→ EXERCISE REQUIREMENTS
(a) In the passage on University of California furloughs, how many furlough days are UC faculty and staff required to take under the plan?
(b) Transcribe word for word the stretch from "On July 16, the" through "more than $240,000." in the passage on University of California furloughs.

→ SUPPLIED TEXT
————
Regular Lounge readers should be well-versed by now in the University of California’s woes, since we covered it here, here, here, and here. Now the drama continues as professors gear up for a walkout during the first day of class at many campuses.
On July 16, the University of California Board of Regents:
approved a plan proposed by UC President Mark G. Yudof to enact systemwide furloughs as one of a set of actions to offset an anticipated $813 million reduction in support from the state general fund. . . . More than 108,000 full-time-equivalent positions out of a total of 135,000 are affected. Under the plan, UC faculty and staff will be required to take from 11 to 26 furlough days -- amounting to a salary reduction of 4 to 10 percent -- with higher earners being forced to take more furlough days and steeper pay cuts. The specific number of furlough days each employee will take is based on a sliding scale across seven pay bands, ranging from those who make under $40,000 to those who earn more than $240,000.
————
→ SUPPLIED MATERIAL
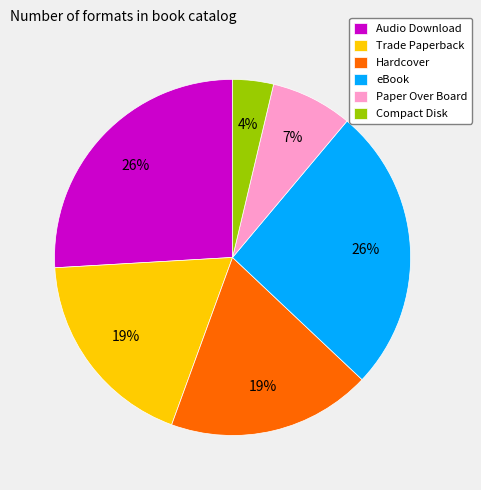

What is the smallest slice in the pie chart?

Compact Disk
————
→ RESPONSE LIST
(a) From 11 to 26 furlough days.

(b)
On July 16, the University of California Board of Regents:
approved a plan proposed by UC President Mark G. Yudof to enact systemwide furloughs as one of a set of actions to offset an anticipated $813 million reduction in support from the state general fund. . . . More than 108,000 full-time-equivalent positions out of a total of 135,000 are affected. Under the plan, UC faculty and staff will be required to take from 11 to 26 furlough days -- amounting to a salary reduction of 4 to 10 percent -- with higher earners being forced to take more furlough days and steeper pay cuts. The specific number of furlough days each employee will take is based on a sliding scale across seven pay bands, ranging from those who make under $40,000 to those who earn more than $240,000.